■ WHAT YOU WILL DO
Determine how many lines of the material below contain "described". Report only that figure.

AVAILABLE RECORDS section start

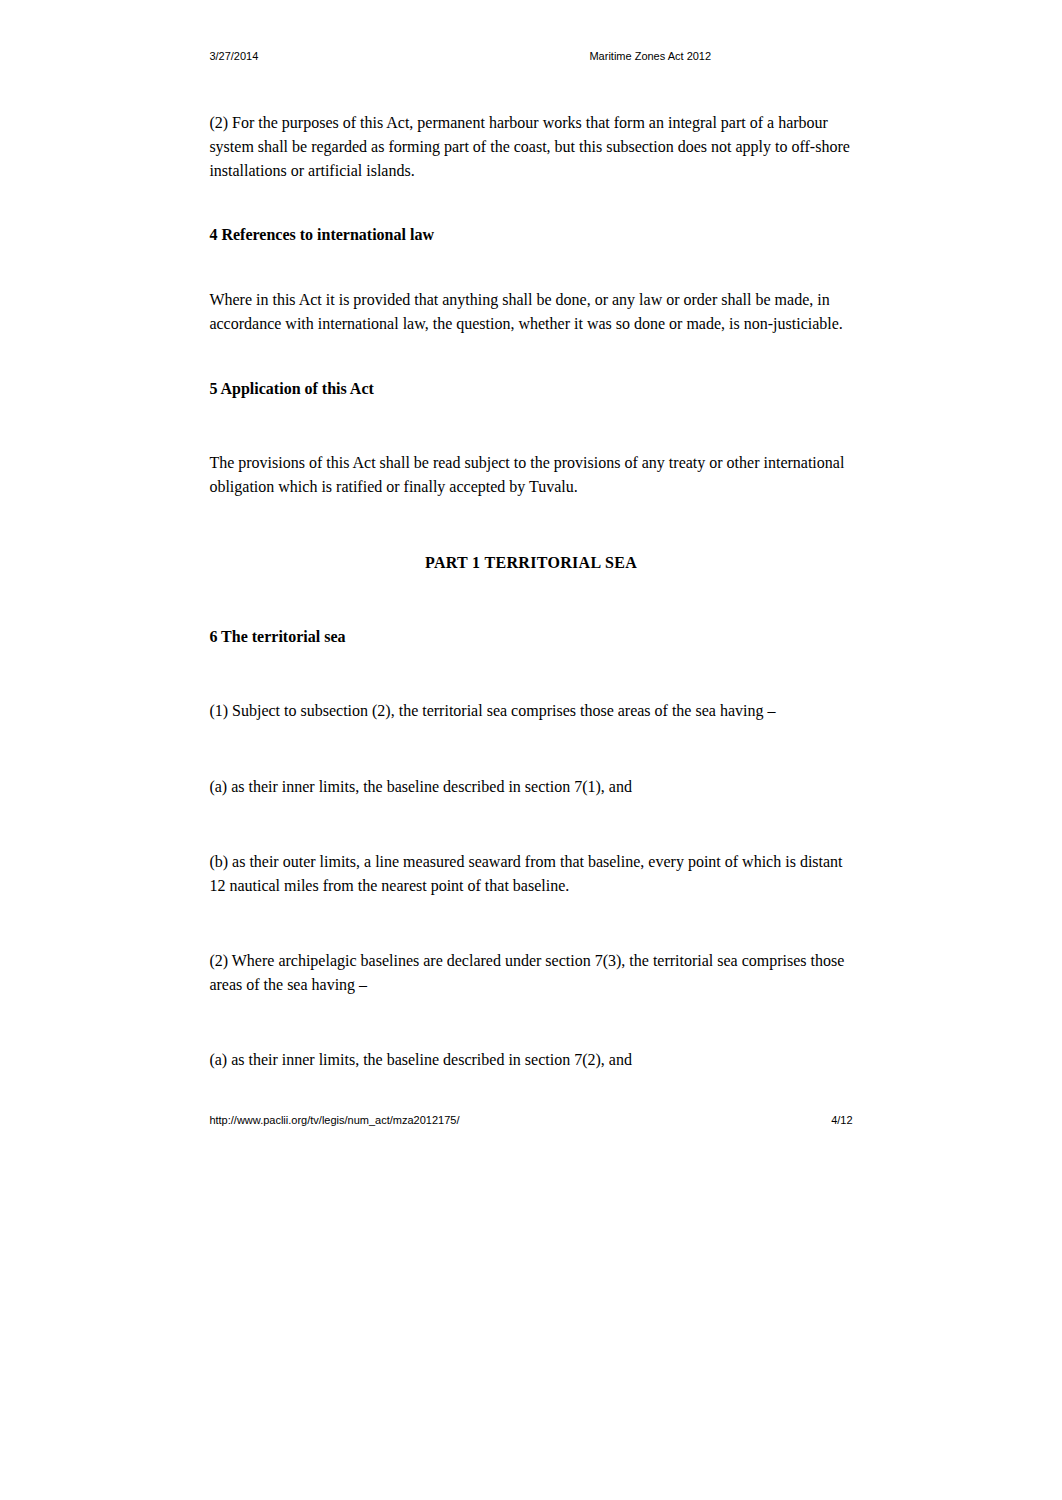3/27/2014 Maritime Zones Act 2012
(2) For the purposes of this Act, permanent harbour works that form an integral part of a harbour system shall be regarded as forming part of the coast, but this subsection does not apply to off-shore installations or artificial islands.
4 References to international law
Where in this Act it is provided that anything shall be done, or any law or order shall be made, in accordance with international law, the question, whether it was so done or made, is non-justiciable.
5 Application of this Act
The provisions of this Act shall be read subject to the provisions of any treaty or other international obligation which is ratified or finally accepted by Tuvalu.
PART 1 TERRITORIAL SEA
6 The territorial sea
(1) Subject to subsection (2), the territorial sea comprises those areas of the sea having –
(a) as their inner limits, the baseline described in section 7(1), and
(b) as their outer limits, a line measured seaward from that baseline, every point of which is distant 12 nautical miles from the nearest point of that baseline.
(2) Where archipelagic baselines are declared under section 7(3), the territorial sea comprises those areas of the sea having –
(a) as their inner limits, the baseline described in section 7(2), and
http://www.paclii.org/tv/legis/num_act/mza2012175/ 4/12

AVAILABLE RECORDS section end

■ EXPECTED ANSWER
2